How can I read the file without increasing the memory for JVM and avoiding the OutOfMemory exception? Is there any way to read objects from the file, not keeping anything else in the memory?

Kakofonn
  • 73
  • 2
  • 11
  • 3
    It's simple physics: Bigger files will require more memory. There's no magic out there. Your files do not contain objects - they contain bytes that are mapped to strings that are mapped to objects. – duffymo Aug 28 '17 at 12:36
  • If you can sort data in to maps while you are reading the main file, you can use BufferReader to read file by lines and then use PrintWriter to append data to the file that already exist or create new one. – Jure Aug 28 '17 at 12:36
  • If file are too big have no choice but store them on the F.S. Read that: https://commons.apache.org/proper/commons-jcs/ – Stefano R. Aug 28 '17 at 12:37
  • (1) An embedded database like h2 could be a solution.
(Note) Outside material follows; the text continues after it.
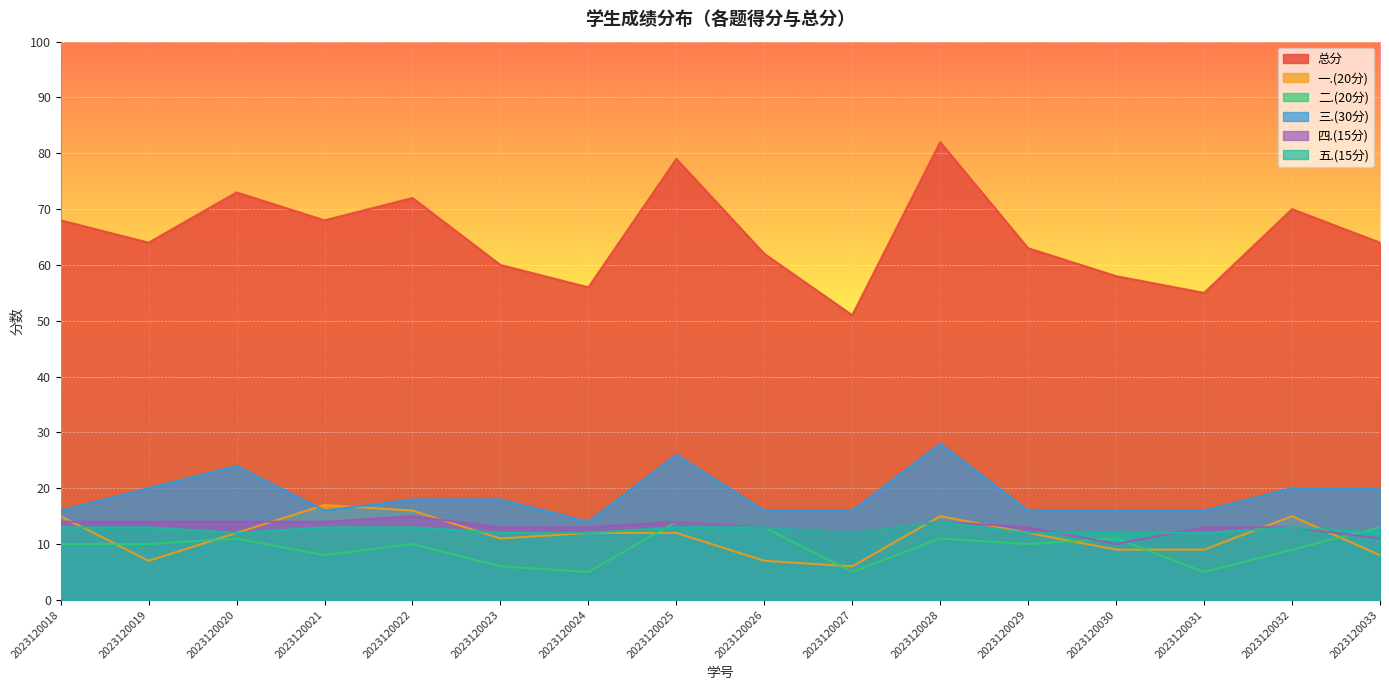

At which label does 三.(30分) reach its peak?

2023120028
Maybe with JPA/OMR like eclipseLink. Just as easy with java objects. (2) Repeated values could be cached, so repeated String values will use the same Striing object. – Joop Eggen Aug 28 '17 at 12:58
  • these link might be useful https://stackoverflow.com/questions/1605332/java-nio-filechannel-versus-fileoutputstream-performance-usefulness https://stackoverflow.com/questions/2356137/read-large-files-in-java – Akhil S Kamath Aug 28 '17 at 13:11

1 Answers1

2

When reading big files, parsing objects and keeping them in memory there are several solutions with several tradeoffs:

  1. You can fit all parsed objects into memory for that app deployed on one server. It either requires to store all objects in very zipped way, for example using byte or integer to store 2 numbers or some kind of shifting in other data structures. In other words fitting all objects in possible minimum space. Or increase memory for that server(scale vertically)
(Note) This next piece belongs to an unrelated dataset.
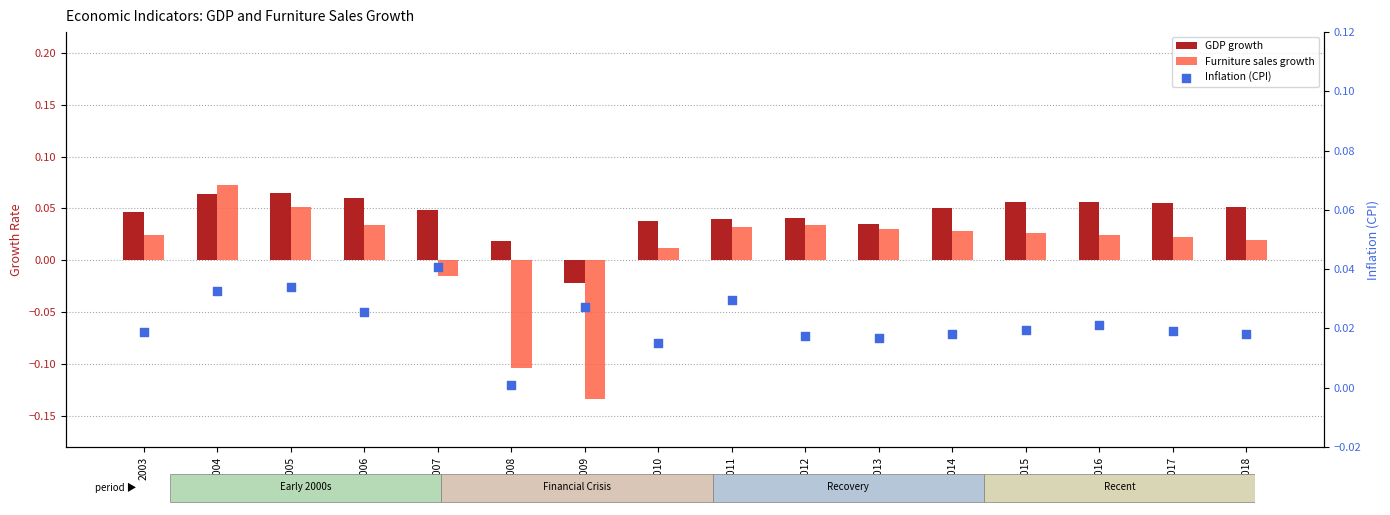

Which series contains the highest Y value?

Furniture sales growth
    a) However reading the files can take too much memory, so you have to read them in chunks. For example this is what I was doing with json files:

    JsonReader reader = new JsonReader(new InputStreamReader(in, "UTF-8"));
        if (reader.hasNext()) {
            reader.beginObject();
            String name = reader.nextName();
    
            if ("content".equals(name)) {
                reader.beginArray();
    
                parseContentJsonArray(reader, name2ContentMap);
    
                reader.endArray();
            }
            name = reader.nextName();
            if ("ad".equals(name)) {
                reader.beginArray();
    
                parsePrerollJsonArray(reader, prerollMap);
    
                reader.endArray();
            }
        }
    

    The idea is to have a way to identify when certain object starts and ends and read only that part.

    b) You can also split files to smaller ones at the source if you can, then it will be easier to read them.

  2. You can't fit all parsed objects for that app on one server. In this case you have to shard based on some object property. For example split data based on US state into multiple servers.

Hopefully it helps in your solution.